# What is asked
Copy the lines from the one containing "family: Dolichopodidae" through the last line of the rows, including both ends, and omit the pictures.

(Recorded data)
________________________________________

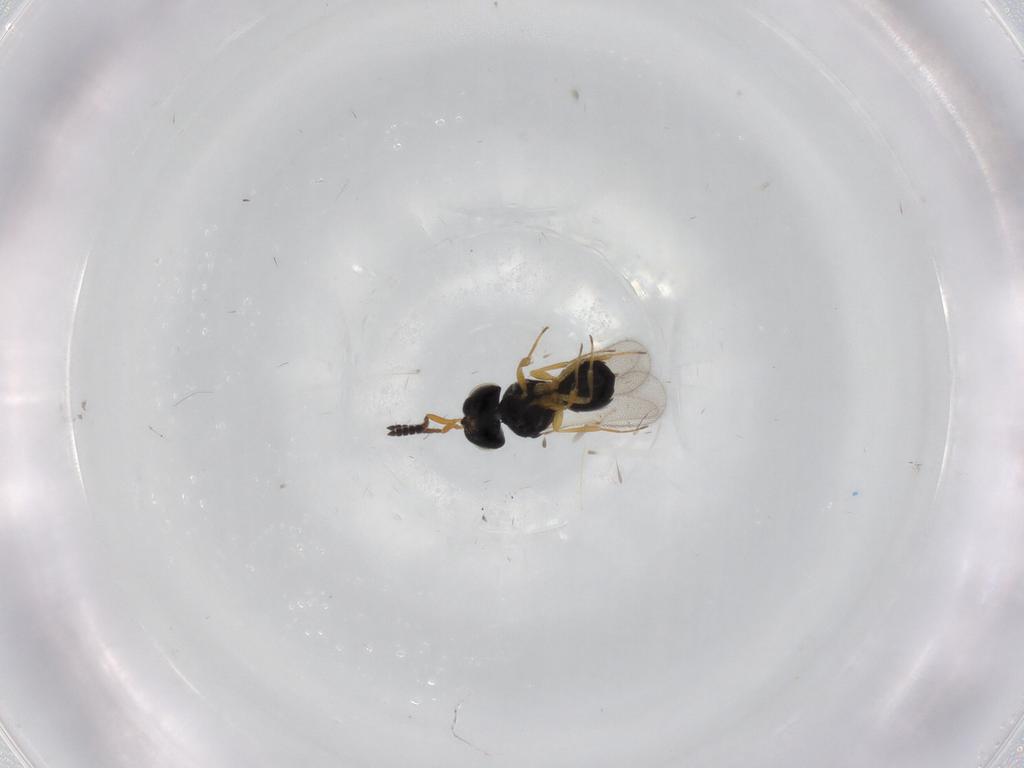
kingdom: Animalia
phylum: Arthropoda
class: Insecta
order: Hymenoptera
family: Scelionidae
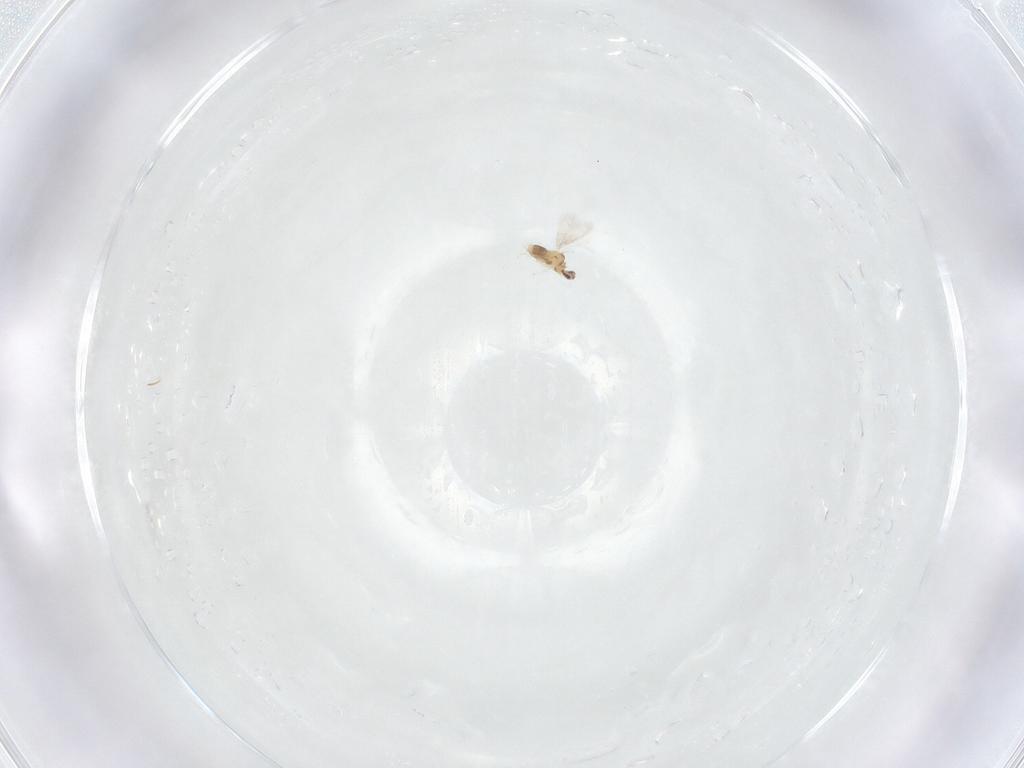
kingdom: Animalia
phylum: Arthropoda
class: Insecta
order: Hymenoptera
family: Aphelinidae
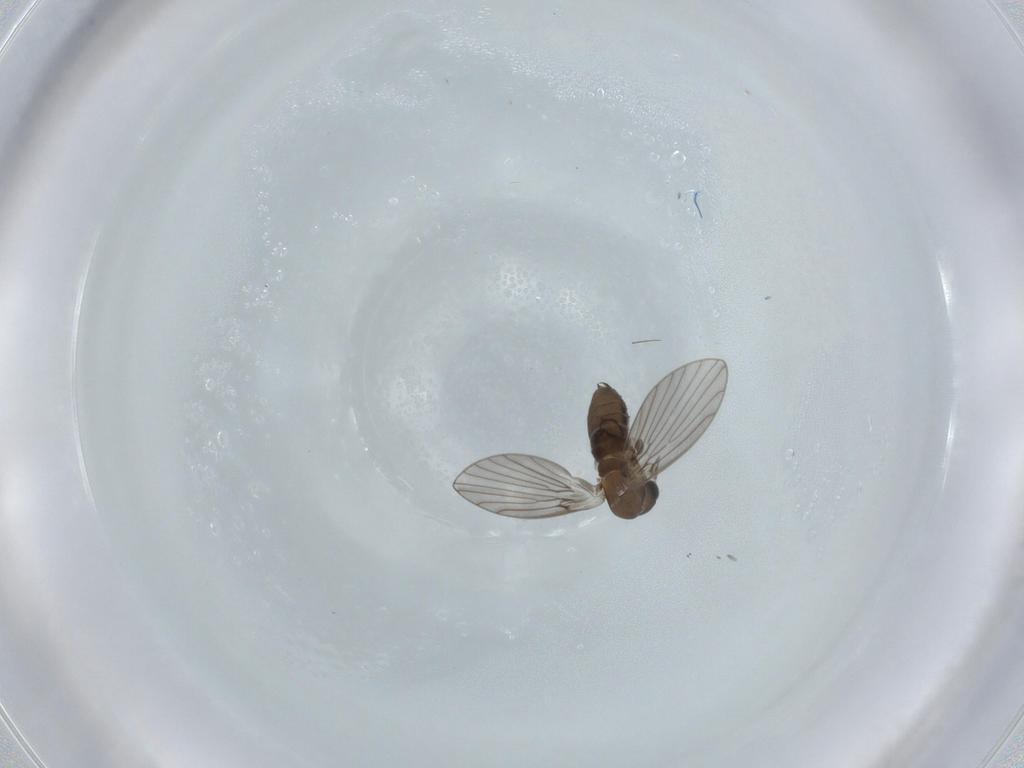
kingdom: Animalia
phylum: Arthropoda
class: Insecta
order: Diptera
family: Psychodidae
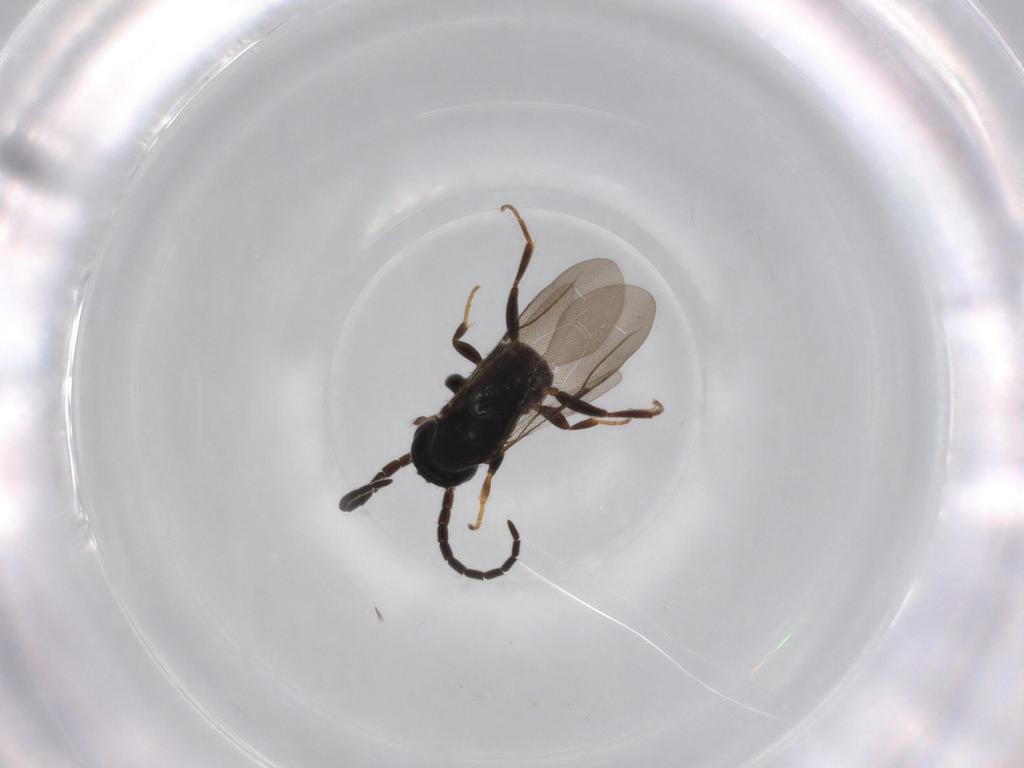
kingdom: Animalia
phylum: Arthropoda
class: Insecta
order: Hymenoptera
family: Bethylidae
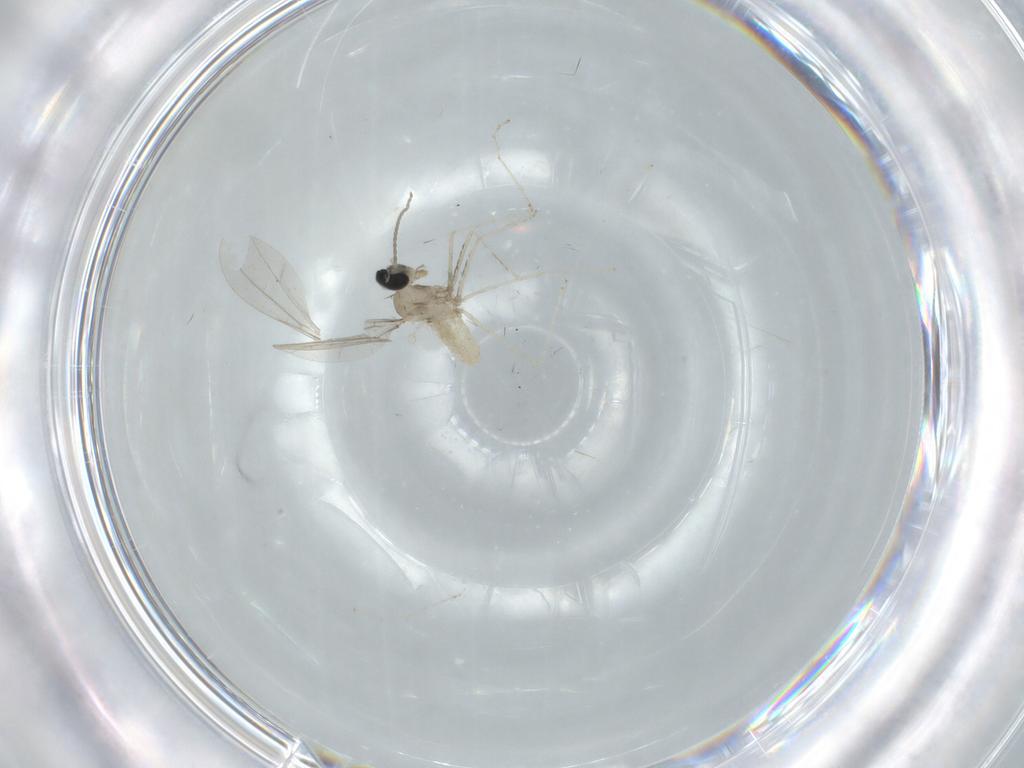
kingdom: Animalia
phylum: Arthropoda
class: Insecta
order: Diptera
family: Cecidomyiidae
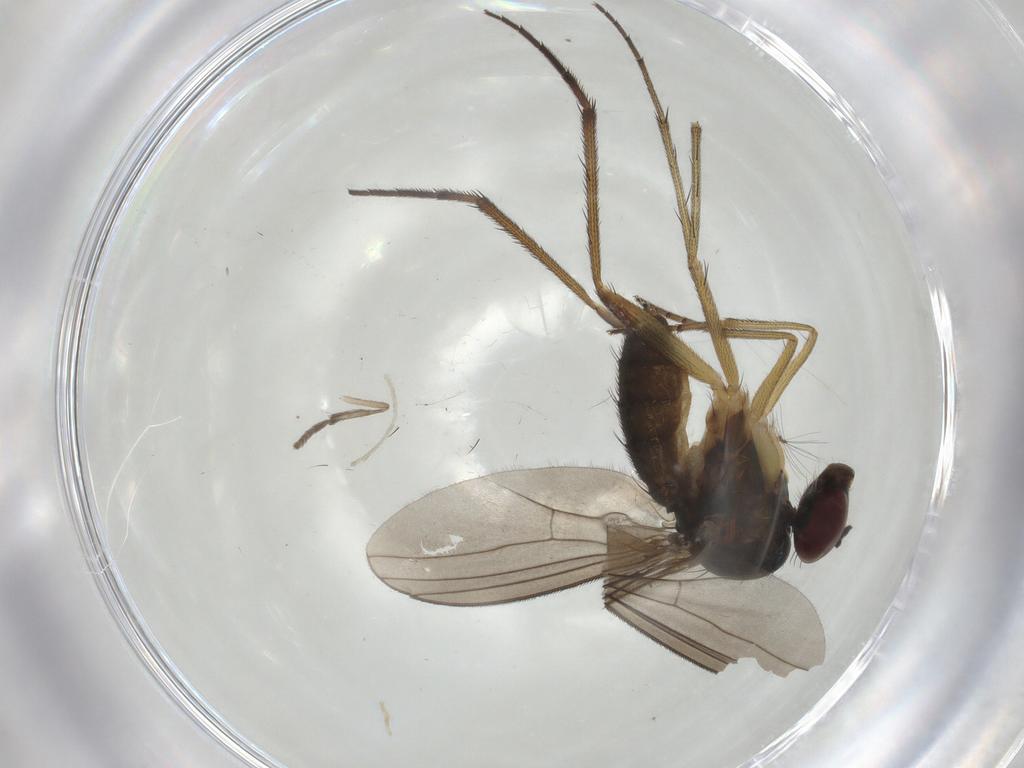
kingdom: Animalia
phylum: Arthropoda
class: Insecta
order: Diptera
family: Dolichopodidae
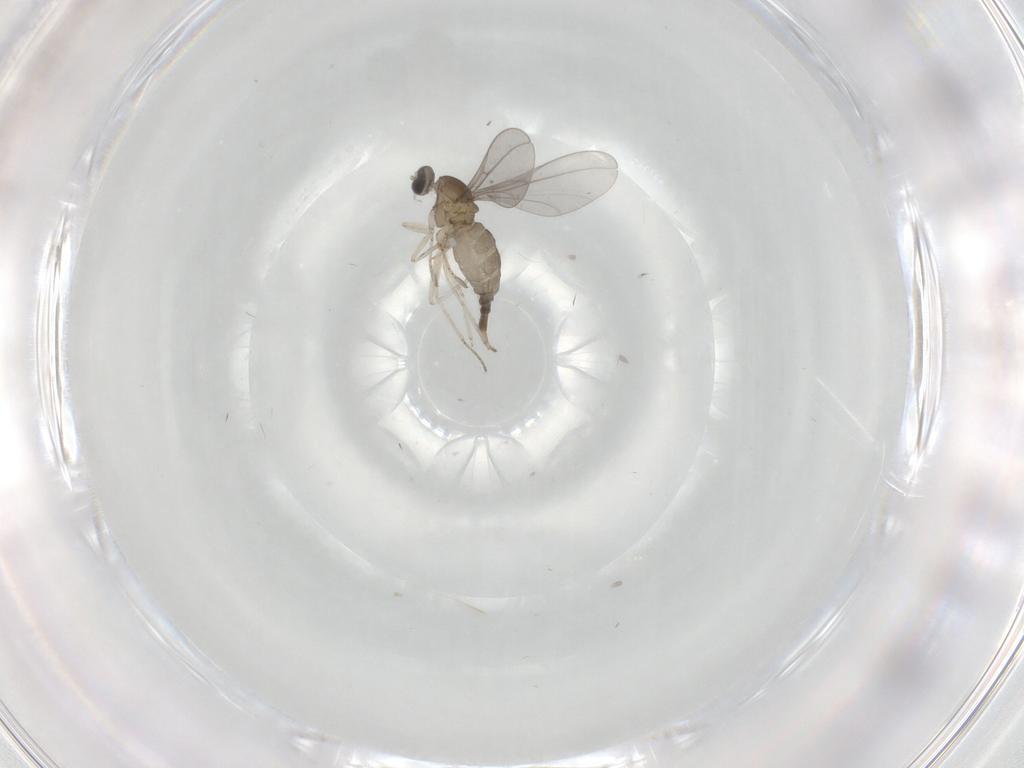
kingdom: Animalia
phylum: Arthropoda
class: Insecta
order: Diptera
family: Cecidomyiidae
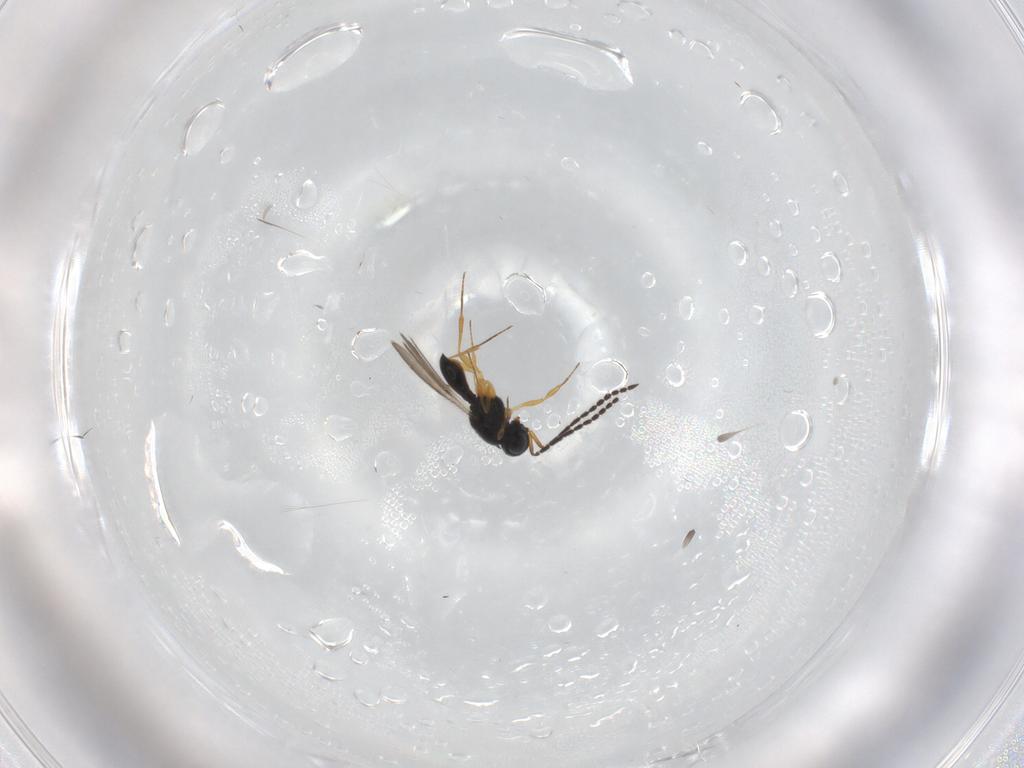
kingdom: Animalia
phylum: Arthropoda
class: Insecta
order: Hymenoptera
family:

________________________________________

# Output for this exercise
family: Dolichopodidae
kingdom: Animalia
phylum: Arthropoda
class: Insecta
order: Diptera
family: Cecidomyiidae
kingdom: Animalia
phylum: Arthropoda
class: Insecta
order: Hymenoptera
family:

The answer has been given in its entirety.